Other academic theorists used the concept of 'equilibrium' in the 19th century (Maxwell, Walras, Gibbs), for chemical and economic equilibrium in the early stages of the 20th century (van der Waals, Onnes, Keynes) before Nash used it in the middle of the 20th century. Others improved upon Nash's original formulation in the 1950's and 60's (Selten, Harsanyi) and explored different possible aspects of a General Equilibrium Theory (GET) from the 70's to the 90's (Arrow, Hicks, Debreu). Many students of economics still study GET today. Recent academic applications of equilibrium theory from non-economists (Kolmogorov, S. Nagel), and in directions other than those laid down by the neo-Classicalists (cf. neo-Keynesians below), persist as well. The proposed universality of equilibrium theory (i.e. that all situations or economic conditions can/should be considered in the paradigm of general or specific equilibrium thinking) by some theorists makes it difficult to analyze subjects or objects with(-in) a single interpretive framework, and often demands multiple perspectives or even 'relativized' equilibria to explain and interpret diverse economies across the disciplines. Ordeshook above shows us the reach of Nash's equilibrium theory over disciplinary boundaries, and its relevance for practical mathematical-economic applications; now (post)modern theorists must again find ways to deal with its implications in the 21st century academy.

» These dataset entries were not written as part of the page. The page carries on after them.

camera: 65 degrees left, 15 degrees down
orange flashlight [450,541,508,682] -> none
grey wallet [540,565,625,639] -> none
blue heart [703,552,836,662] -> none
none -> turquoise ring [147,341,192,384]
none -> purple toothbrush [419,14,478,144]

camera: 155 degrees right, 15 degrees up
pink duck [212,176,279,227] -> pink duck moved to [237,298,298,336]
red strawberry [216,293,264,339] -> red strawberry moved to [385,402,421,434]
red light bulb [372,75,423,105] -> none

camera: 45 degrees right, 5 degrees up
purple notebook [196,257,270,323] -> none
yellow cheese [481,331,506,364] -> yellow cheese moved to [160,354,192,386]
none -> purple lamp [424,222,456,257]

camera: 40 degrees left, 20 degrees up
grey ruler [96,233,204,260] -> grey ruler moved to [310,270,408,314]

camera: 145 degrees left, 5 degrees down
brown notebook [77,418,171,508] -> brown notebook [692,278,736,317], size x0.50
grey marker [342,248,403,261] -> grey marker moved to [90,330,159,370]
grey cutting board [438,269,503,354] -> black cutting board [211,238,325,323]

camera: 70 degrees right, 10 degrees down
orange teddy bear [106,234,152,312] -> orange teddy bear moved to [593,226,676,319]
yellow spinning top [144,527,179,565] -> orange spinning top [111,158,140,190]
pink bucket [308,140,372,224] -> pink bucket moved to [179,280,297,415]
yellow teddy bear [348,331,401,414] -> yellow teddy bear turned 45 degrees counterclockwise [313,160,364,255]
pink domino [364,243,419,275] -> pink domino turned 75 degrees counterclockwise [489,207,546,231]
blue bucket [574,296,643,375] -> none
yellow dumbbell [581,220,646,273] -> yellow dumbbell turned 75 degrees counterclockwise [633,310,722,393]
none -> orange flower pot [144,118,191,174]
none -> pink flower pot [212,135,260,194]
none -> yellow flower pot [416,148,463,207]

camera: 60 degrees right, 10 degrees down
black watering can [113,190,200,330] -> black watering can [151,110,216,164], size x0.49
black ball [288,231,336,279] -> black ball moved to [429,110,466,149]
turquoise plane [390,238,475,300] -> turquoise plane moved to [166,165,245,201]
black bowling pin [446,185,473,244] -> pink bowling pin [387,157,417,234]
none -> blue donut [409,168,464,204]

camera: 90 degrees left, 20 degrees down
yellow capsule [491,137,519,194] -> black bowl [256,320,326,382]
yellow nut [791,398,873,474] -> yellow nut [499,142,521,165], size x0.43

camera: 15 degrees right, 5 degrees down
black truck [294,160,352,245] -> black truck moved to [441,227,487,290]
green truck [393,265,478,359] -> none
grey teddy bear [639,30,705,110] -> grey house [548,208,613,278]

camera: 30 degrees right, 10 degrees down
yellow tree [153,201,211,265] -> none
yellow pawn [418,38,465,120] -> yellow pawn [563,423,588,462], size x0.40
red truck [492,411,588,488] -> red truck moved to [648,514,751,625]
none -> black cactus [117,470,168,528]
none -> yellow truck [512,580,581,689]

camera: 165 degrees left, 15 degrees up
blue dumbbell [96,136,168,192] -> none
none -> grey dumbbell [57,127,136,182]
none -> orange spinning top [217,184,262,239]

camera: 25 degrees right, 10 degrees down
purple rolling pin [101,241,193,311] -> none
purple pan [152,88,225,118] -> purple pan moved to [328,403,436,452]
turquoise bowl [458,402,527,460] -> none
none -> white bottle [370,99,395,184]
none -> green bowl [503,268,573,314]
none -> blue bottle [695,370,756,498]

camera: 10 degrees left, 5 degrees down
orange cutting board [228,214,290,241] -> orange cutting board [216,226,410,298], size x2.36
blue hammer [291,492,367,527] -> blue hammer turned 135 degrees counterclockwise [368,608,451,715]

The possible theoretical limitations of equilibrium theory have led to disequilibrium neo-Keynesian theories during the last fifty years (Hahn, Fisher). And stubborn questions remain, even with uncertainty: what if there is more than one Nash Equilibrium in a given game; or if the players in a game have incomplete information; or if the rationality thesis fails to clearly convince readers who live beyond the so-called Age of Reason...? How does a unified Nash Equilibrium maintain itself in a theoretically plural academic culture and with increasingly complex indicators and instruments used in the scientific pursuit? Such may be the cases, for example, when turn-of-the-century relativity theories or even practical evolutionism (i.e. applied morphology) in Economics disallow unification on any shared equilibrium goal(s) or value(s). But then again, this message is itself being written in a time of (post)war.

John Nash can be credited against astonishing odds with making a normative distinction between cooperative and non-cooperative games, and for using mathematical models to support and exemplify his research. But his contribution to theory has become (neo-Nash) a web of explanation(s) and justification(s) far beyond the original conceptions of the author, and has also progressed steadily into the social world—somewhere Nash himself may not have wanted it to go.